Jia Zhang-ke causou impacto no Festival de Cannes deste ano
com o longa-metragem Um Toque de Pecado,
obtendo somente a premiação de melhor roteiro, embora pudesse ter conquistado a Palma de Ouro, como um justo reconhecimento pela sua monumental obra sobre a
violência que explode em forma de catarse na China de um regime comunista em
vias de abertura gradual ao capitalismo e vista como uma das maiores forças do
mundo atualmente, por isso respeitada como uma poderosa nação e gigante na
economia. Foi sucesso de público e crítica na 37ª. Mostra de Cinema de São
Paulo.
O cineasta que realizou obras marcantes como Em Busca da Vida (2006) e Memórias de Xangai (2010), chega agora
ao ápice com este drama social sobre a eclosão violenta como o estopim de uma
sociedade amordaçada por muitos anos e ainda convivendo com um poder ditatorial,
como a referência induzida na estátua do líder revolucionário Mao Tsé-Tung,
vista com frequência pelas ruas de quatro províncias diferentes que são
cenários de quatro histórias que se interligam como uma cronologia distinta de
pessoas completamente independentes e sem relação entre elas.
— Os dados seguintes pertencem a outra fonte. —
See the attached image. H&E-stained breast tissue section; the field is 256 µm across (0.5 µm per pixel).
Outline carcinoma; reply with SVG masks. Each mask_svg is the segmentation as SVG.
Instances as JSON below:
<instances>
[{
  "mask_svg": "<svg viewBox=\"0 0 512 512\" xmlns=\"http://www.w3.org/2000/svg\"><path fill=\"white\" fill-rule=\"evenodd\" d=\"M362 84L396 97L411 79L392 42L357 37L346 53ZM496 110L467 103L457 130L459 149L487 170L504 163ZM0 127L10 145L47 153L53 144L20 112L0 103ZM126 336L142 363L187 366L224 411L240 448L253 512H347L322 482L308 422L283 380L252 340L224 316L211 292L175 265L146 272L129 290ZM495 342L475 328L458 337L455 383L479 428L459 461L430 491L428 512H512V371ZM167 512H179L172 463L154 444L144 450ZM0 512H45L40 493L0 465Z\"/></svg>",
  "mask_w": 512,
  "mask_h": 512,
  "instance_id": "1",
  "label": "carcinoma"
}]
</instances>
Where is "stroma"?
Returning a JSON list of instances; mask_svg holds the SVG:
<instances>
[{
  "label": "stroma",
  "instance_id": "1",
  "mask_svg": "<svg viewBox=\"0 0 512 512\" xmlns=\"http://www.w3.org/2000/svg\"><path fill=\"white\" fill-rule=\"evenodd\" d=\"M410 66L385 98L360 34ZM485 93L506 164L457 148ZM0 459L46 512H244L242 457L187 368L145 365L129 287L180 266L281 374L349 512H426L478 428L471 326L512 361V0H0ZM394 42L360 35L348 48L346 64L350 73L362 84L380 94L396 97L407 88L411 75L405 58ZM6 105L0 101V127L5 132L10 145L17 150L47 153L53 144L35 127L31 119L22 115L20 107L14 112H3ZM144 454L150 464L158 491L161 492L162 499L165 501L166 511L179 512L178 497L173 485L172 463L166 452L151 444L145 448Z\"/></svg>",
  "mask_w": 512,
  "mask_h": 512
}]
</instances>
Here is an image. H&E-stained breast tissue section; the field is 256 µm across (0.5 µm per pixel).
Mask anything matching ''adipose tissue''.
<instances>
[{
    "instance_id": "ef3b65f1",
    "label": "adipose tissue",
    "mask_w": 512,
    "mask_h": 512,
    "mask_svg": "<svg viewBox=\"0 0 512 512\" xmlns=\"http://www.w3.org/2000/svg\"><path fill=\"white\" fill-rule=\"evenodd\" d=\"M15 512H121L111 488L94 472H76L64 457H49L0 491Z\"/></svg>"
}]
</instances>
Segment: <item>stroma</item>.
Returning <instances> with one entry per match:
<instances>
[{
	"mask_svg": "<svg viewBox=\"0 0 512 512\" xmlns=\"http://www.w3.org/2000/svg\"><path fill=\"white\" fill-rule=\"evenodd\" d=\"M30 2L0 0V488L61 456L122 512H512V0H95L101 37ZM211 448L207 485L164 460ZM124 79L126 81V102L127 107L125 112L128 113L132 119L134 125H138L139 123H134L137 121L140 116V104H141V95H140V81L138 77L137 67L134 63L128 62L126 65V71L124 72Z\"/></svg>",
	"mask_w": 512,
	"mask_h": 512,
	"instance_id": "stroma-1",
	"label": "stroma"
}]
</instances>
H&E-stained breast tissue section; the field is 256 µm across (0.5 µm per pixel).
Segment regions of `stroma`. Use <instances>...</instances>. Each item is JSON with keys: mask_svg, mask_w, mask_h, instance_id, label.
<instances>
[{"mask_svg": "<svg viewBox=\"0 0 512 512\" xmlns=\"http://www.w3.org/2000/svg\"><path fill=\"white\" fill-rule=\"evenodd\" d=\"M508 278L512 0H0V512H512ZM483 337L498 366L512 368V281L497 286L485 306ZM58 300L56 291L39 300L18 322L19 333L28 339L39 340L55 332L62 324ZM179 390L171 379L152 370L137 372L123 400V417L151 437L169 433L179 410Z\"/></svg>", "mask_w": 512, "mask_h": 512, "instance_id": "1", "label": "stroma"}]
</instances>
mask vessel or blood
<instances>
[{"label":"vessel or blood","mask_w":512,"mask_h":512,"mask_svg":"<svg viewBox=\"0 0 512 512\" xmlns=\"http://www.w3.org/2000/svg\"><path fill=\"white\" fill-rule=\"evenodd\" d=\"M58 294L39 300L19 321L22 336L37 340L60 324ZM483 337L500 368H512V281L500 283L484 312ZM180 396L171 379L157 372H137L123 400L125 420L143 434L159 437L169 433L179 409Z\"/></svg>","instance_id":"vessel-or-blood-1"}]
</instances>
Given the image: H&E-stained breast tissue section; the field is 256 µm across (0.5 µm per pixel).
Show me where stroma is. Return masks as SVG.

Além de abordar a violência explícita, há como pano de fundo
o tédio dolorido e infausto que corrói e destrói aos poucos, evoluindo para uma
crise de valores e como decorrência a história individual que é abalada pelas
atitudes coletivas de uma comunidade em iminente desintegração pela depravação
política que campeia solta, como se vê no primeiro episódio do minerador
ensandecido e sua revolta em forma de histeria diante da complacência e a falta
de indignação das pessoas que o cercam, em relação ao líder corrupto. Ao
colocar o rifle no ombro e ir à forra, seu personagem nos remete para a
brutalidade bestial dos anti-heróis de Tarantino; ou mais propriamente para o assassino
psicótico e impiedoso de Onde os Fracos
Não Têm Vez (2007), dos irmãos Joel e Ethan Coen.
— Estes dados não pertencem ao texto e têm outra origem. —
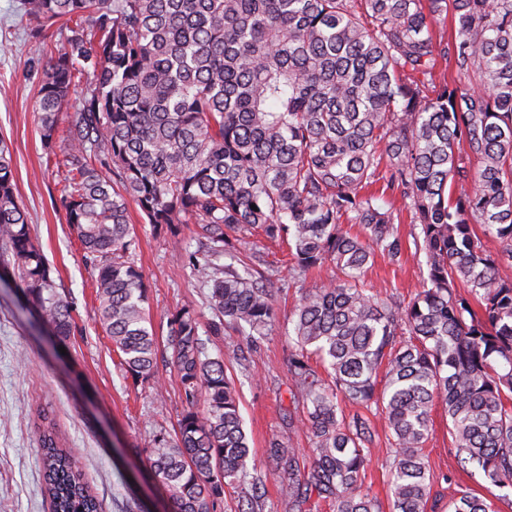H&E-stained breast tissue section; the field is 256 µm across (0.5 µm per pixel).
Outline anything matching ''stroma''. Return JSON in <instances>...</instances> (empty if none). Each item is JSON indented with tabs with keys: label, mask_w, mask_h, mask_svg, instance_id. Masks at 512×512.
<instances>
[{
	"label": "stroma",
	"mask_w": 512,
	"mask_h": 512,
	"mask_svg": "<svg viewBox=\"0 0 512 512\" xmlns=\"http://www.w3.org/2000/svg\"><path fill=\"white\" fill-rule=\"evenodd\" d=\"M20 0H0V36L9 39L0 50V139L12 154L17 196L29 214L31 234L51 264L60 293L73 301L76 329L68 340L37 325L24 306L11 277L0 280V512H50L41 492V449L37 415L48 411L66 445L77 459L103 512H170L166 492L150 475L146 450L156 432L174 436L185 409L180 385L170 367L159 366L155 376L136 379L125 372L121 357L96 321L98 302L94 276L86 266L79 240L65 219V169L57 142L55 153L42 143L40 115L34 104L40 72L31 66V33L18 23ZM130 225L138 240L135 257L147 292L155 332L166 340L172 315L185 306L203 304L202 270L185 258V247L197 244V225L182 224L177 235L145 224L138 207L129 209ZM257 247L268 252L276 268L278 290L273 300V322L258 341L242 337L249 363L240 367L227 352V339L209 337L210 356H223L228 374L238 377L240 410L251 447V462L264 480L261 512H289L288 501L268 472L270 441L291 443L308 452L311 442L297 418L303 409L288 370L296 352L289 320L298 291L321 288L335 277L326 264L297 277L287 265V251L262 237ZM425 266L407 259L391 264L376 257L364 282L380 297L409 298L423 284ZM433 436L424 454L434 477L427 512H448V498L456 484L483 492L485 483L475 466L461 467L452 449L448 420L433 409ZM378 432L370 446L366 485L377 496L383 512H392L387 485V463L393 448L376 420Z\"/></svg>",
	"instance_id": "35a3bbf8"
}]
</instances>
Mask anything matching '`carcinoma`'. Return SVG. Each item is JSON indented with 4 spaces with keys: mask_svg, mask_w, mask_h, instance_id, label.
Here are the masks:
<instances>
[{
    "mask_svg": "<svg viewBox=\"0 0 512 512\" xmlns=\"http://www.w3.org/2000/svg\"><path fill=\"white\" fill-rule=\"evenodd\" d=\"M42 64L35 102L52 152L70 87L86 95L67 126L66 221L91 268L98 323L127 373H155L160 351L129 224L134 203L157 230L199 224L188 256L208 266L210 317L184 307L168 349L186 404L177 435L155 436V482L171 512H213L225 488L251 482L250 446L235 379L201 335L265 336L276 288L268 254L236 244L259 233L288 246L297 273L326 262L339 277L305 288L292 319L289 370L302 388L312 442L306 477L283 441L266 453L291 512L311 495L336 512H382L364 488L375 426L340 399L384 414L394 445L393 512H427L433 475L424 448L441 406L461 466L488 495L458 485L448 512H496L512 489V0H21ZM451 18L454 31L436 37ZM72 23L63 50L48 30ZM453 75L436 81L439 62ZM479 162L476 172L463 156ZM399 191L418 232L412 257L427 278L406 302L361 285L376 253L406 247ZM347 224L361 227L353 234ZM502 246L493 254L483 238ZM0 257L54 334L74 333L16 195L0 143ZM319 356L331 382L309 363ZM381 392H376L378 378ZM52 512H100L55 424L39 426Z\"/></svg>",
    "mask_w": 512,
    "mask_h": 512,
    "instance_id": "obj_1",
    "label": "carcinoma"
}]
</instances>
Zhang-ke vai pontuando sua escala de matizes de trucidamentos
com um rigor cênico magnífico raramente visto num cinema de reflexão, sem ser
apelativo, como se observa na jovem que trabalha numa sauna para obter ganhos
para a família e é confundida com uma prostituta por uma esposa de um frequentador,
bem como é assediada por um cliente rico e inescrupuloso. A raiva e a injustiça
se misturam em uma explosão de legítima defesa em cenas de um banho de sangue
como um libelo metafórico contra a prepotência de seres abjetos e apodrecidos
como o próprio sistema decadente de um governo ultrapassado.
Em outro episódio um trabalhador migrante volta para casa na
véspera de um ano novo, que será festejado com muitos fogos de artifício, porém
sem comemoração com o filho. Os tiros que solta no ar é uma antevisão de sua
tragédia pessoal como pai e a busca pela criminalidade de forma crua como que
abate suas vítimas indefesas na rua. A juventude está presente no último
episódio, ao retratar um rapaz que troca de emprego com o intuito de um
resultado mais compensador, após ser condenado pelo patrão a pagar as despesas
de um colega acidentado involuntariamente. A decepção com a bonita colega com
quem está flertando é a gota d’água como causa determinante de uma decisão
inusitada, ao perder o sentido da vida para continuar lutando contra um destino
ingrato. Fica como análise o pessimismo pelo revés contundente para as
adversidades como decorrência do fracasso profissional e pessoal como homem.
Um Toque de Pecado
é um drama arrebatador na essência e na crueldade com que a vida reserva ao
indivíduo. Uma violência latente com recheios destrutivos que perturba e
instiga pelas lentes que captam através da sensibilidade do diretor sobre a
amostragem de uma sociedade nitidamente em decomposição e permeando a
selvageria, faz refletir pelas imagens eloquentes e arrasadoras, além da
denúncia virulenta de uma conduta disforme de quem governa e o melancólico
tédio de pessoas derrotadas num caminho de violência com rastros de mortes estúpidas,
num clímax equilibrado e coerente. O próprio julgamento é um teatro alegórico
de uma situação onde o poder judiciário está esfacelado e submisso ao Estado. Um
filme que consta em listas de melhor do ano, como nas revistas Cahiers du
Cinéma da França e na britânica Sight & Sound, credenciando-se como
obrigatório entre os melhores de 2013 no Brasil.